Review of the J&HSpins LunarWind
: (An abject study of my yoyoing inadequacies and the importance of bearings on my play)
Weight: 66 grams
Bearing: Large KonKave Bearing
Response: Silicone Pads
This review is going to be a little different to how I would normally seek to present something like this, and it’s actually going to be a chronological view of my opinions, because that really gives the best perspective on this yoyo, so please read all of this to get a complete picture, or just skip to the end if I’m boring you.
At first, when I opened the package the yoyo was just as I expected, raw but not really polished, with a flat bearing, standard aluminum axle and a set of BigYoyo sample strings. I stuck on a Panther string and began to throw. And was immediately disappointed. A gentle throw gave me very little spin time, with the yoyo tilting out of pretty much any combo I threw at it. I had been putting together a 1 minute combo for the ‘Old folks…’ thread and this LunarWind barely made it through half of what I’d decided on. It seemed unstable and flimsy. But I persevered: I’d seen aznnboyaZ doing fun things with this yoyo and so I needed to continue on.
At about this point I stopped being stubborn and put in a Buddha dimple bearing, which it was recommended I switch to when I received the throw. And instantly the play changed for me. The yoyo gained spin time and stopped spinning out so quickly, seeming more stable. I got much further through my 1 minute combo and began to really enjoy throwing the LunarWind.
Then I tried to play it as fast as I felt I could, reducing the complexity of my tricks (hah - my tricks complex - good one!) and trying to play like Beezy. Suddenly I understood this yoyo. And what I understood was that this yoyo is really good fun and can play really relatively well, but just not really as well for me as for others. When you pick up the tempo the yoyo really becomes pleasant to play: it feels really light and so I was never expecting to be a Gleipnir, but once pushed hard it hits the string nicely, the wide stepped gap helping fly through tricks, and the centering bearing helping to account for my poor technique. Those of us who play like Haruray will not need this aid, but I need every bit of help I can get. The inner rim will provide a good grinding surface, and despite the raw finish it actually finger grinds OK without a blasted/ano’d finish because of the neat shaping. The weight distribution makes it really pop off the string and bounce around like a kangaroo with a space hopper. Small central spikes on the axle axis will provide a bit of matador action for those who like it.

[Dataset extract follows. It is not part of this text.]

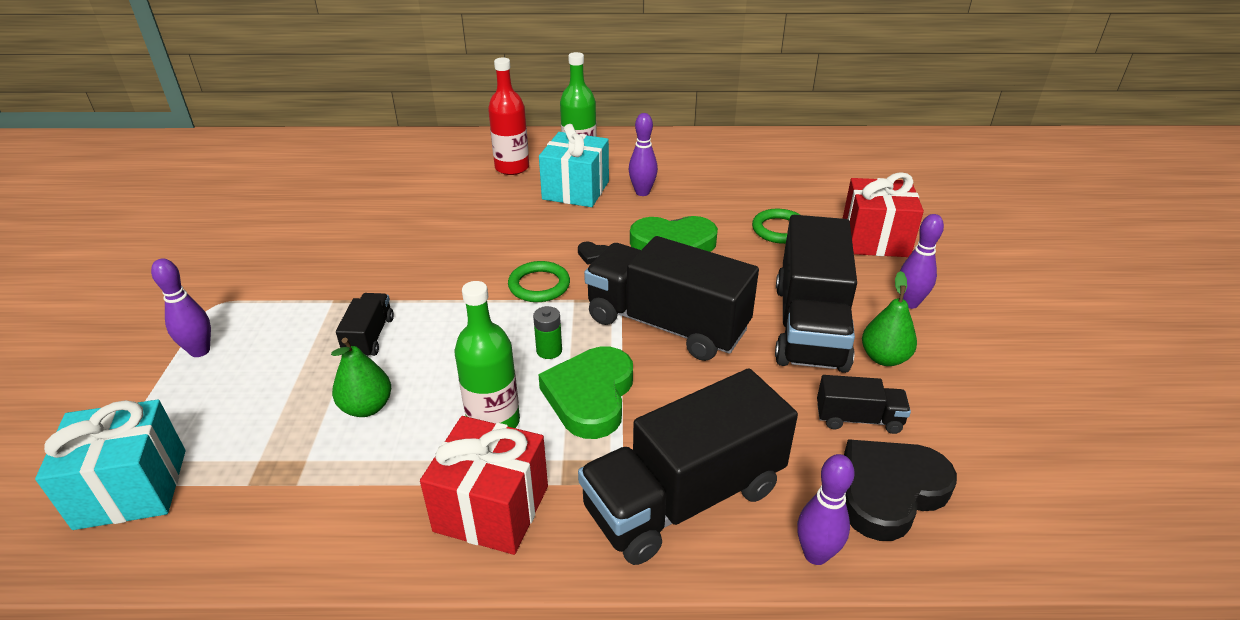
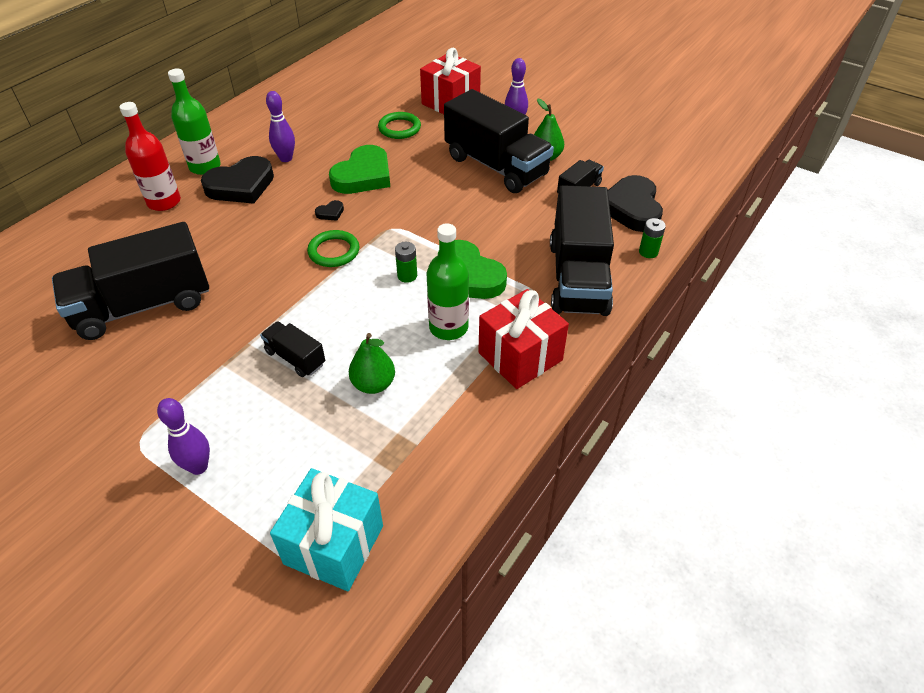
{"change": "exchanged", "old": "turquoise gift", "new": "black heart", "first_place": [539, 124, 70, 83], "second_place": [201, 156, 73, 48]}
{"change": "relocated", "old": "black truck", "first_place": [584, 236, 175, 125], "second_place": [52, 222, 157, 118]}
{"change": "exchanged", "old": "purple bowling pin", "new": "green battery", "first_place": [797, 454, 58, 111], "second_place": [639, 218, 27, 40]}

Therefore all told this yoyo is fun. Really quite fun. It’s not the most stable of throws, and will benefit greatly from the added weight the next revision is carrying: nor does it have the longest spin times, perhaps caused by my poor technique or the lack of weight. It also would benefit greatly from a different response as far as I’m concerned. At high rpm the response is sharp and snappy, but at low rpm I really struggled to get consistent non-snaggy binds. All told though it’s a welcome addition to my collection. And it makes me realize that I need to up my game, not only for personal satisfaction, but also to get the most out of some of the neat designs out there. The LunarWind will help me achieve that I think because it forces me to play faster and to be cleaner with my string hits, much like a high walled yoyo might. Whilst this is not what I would normally buy, I’m more than happy with the purchase, and would recommend people give it a throw, particularly those of you who aspire to make a yoyo fizzle through the air like a bullet from a really big rifle.